== Input records ==
□ □ □ □ □

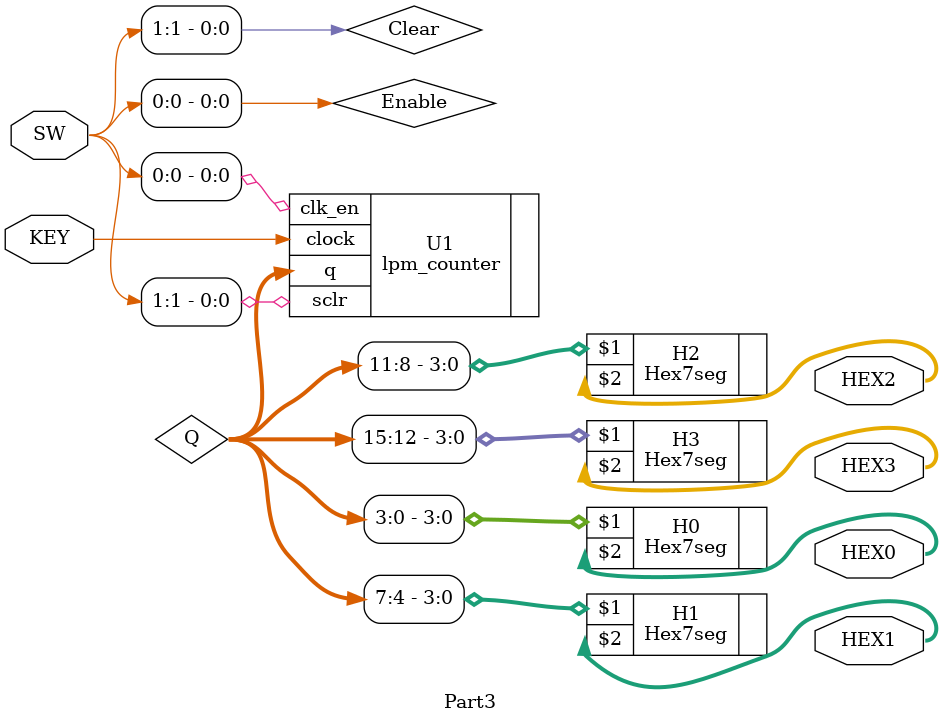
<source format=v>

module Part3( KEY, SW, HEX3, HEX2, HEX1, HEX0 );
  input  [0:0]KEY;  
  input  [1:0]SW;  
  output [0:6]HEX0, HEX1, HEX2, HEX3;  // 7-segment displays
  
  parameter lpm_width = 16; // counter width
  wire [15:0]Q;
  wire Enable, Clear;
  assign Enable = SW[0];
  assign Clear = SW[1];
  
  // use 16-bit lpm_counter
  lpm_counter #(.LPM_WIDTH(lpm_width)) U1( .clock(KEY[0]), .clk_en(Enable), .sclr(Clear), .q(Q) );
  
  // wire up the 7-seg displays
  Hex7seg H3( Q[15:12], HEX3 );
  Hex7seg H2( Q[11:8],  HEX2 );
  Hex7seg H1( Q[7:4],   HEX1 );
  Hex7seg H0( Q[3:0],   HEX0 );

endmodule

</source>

□ □ □ □ □

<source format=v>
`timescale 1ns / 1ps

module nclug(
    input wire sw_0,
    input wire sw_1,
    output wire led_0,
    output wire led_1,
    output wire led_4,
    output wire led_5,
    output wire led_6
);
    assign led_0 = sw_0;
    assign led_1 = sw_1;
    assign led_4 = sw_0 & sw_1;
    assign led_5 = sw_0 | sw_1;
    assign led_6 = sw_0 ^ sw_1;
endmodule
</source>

□ □ □ □ □

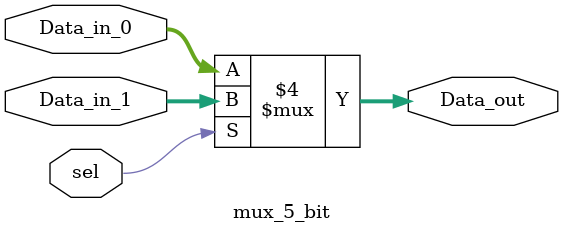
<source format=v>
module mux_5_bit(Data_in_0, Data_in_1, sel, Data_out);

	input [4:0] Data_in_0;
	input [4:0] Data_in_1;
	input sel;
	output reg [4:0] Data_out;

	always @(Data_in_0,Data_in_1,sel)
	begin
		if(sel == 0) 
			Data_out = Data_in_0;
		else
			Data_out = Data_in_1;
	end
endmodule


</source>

□ □ □ □ □

Every line above holding the string "Enable" should be listed.

  wire Enable, Clear;
  assign Enable = SW[0];
  lpm_counter #(.LPM_WIDTH(lpm_width)) U1( .clock(KEY[0]), .clk_en(Enable), .sclr(Clear), .q(Q) );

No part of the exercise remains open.